The mortality rate of summer romances is high, and probably because things happen too quickly to be comfortable. You want your man to remember the time he spent with you as being fun with a girl he’d like to get to know better, and not just a “fling.” Keep it gay, keep it light,” Lori Nelson’s motto might be a good one to follow . . . and saying “no” still has its advantages.
By way of having the last word on the subject, Ann Blyth sums it up this way: “I think a girl should never do anything that she’ll be ashamed of herself for—then no one need be ashamed for her.”
If one could listen in on the conversations of girls as they’re packing to go home after a vacation, the question most often asked would be, “Will I hear from him?”
Time, and your man, will have to answer that one. But there’s the question of being able to help Cupid along a bit. Bill Campbell (who never had a summer romance, but who has managed to make lifelong friends on vacation) says his trusty camera is a “friendship-maker.” “I usually take my camera along, my wife Judy and I take pictures of the gang, plus their names and addresses. When we get home, I’ll mail the pictures back to them, together with a funny note like ‘and after I repaired the camera, this came out,’ or a sentimental one like ‘I look at this, and wish I were back there now.’ You have no idea how many friendships have started that way.”
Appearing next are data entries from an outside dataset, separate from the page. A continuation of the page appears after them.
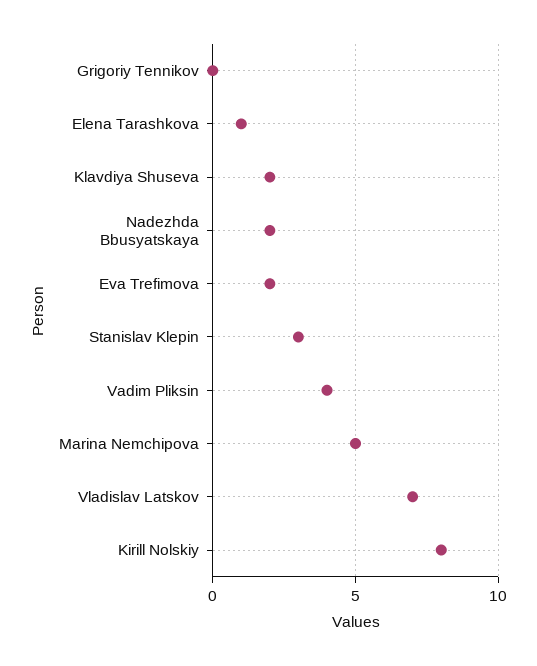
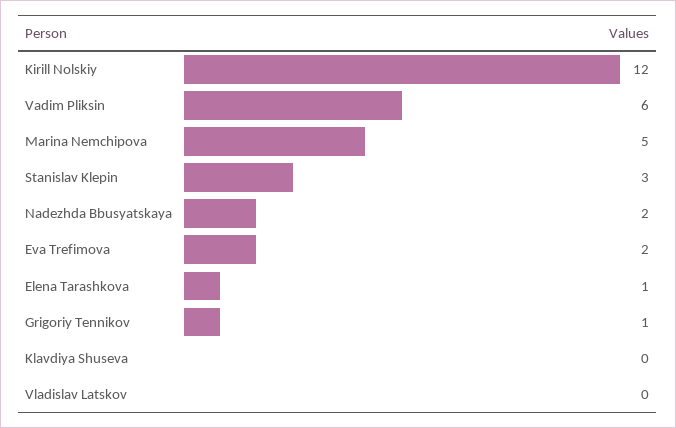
  {
-   "Grigoriy Tennikov": 0,
+   "Grigoriy Tennikov": 1,
    "Elena Tarashkova": 1,
-   "Klavdiya Shuseva": 2,
+   "Klavdiya Shuseva": 0,
    "Nadezhda Bbusyatskaya": 2,
    "Eva Trefimova": 2,
    "Stanislav Klepin": 3,
-   "Vadim Pliksin": 4,
+   "Vadim Pliksin": 6,
    "Marina Nemchipova": 5,
-   "Vladislav Latskov": 7,
+   "Vladislav Latskov": 0,
-   "Kirill Nolskiy": 8
+   "Kirill Nolskiy": 12
  }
If you can manage to take the initiative without seeming to be aggressive (and it’s a neat trick!), it’s occasionally a good idea. But you’d have to be the judge as to whether your man would like it, or be frightened away by it. “I don’t mind a girl getting in touch with me,” said Tab Hunter once, “provided she has something simple to say. Like ‘Joe Smith is giving a party next week. Would you like to go with me?’ That’s simple. But ‘why don’t I hear from you, and why don’t you call me sometime?’, that’s not simple, it’s aggressive. And I’d like to do the pursuing.”
So if yours is the pursuit of fun and happiness this summer, take your tips from these young and popular stars, and men will be pursuing you.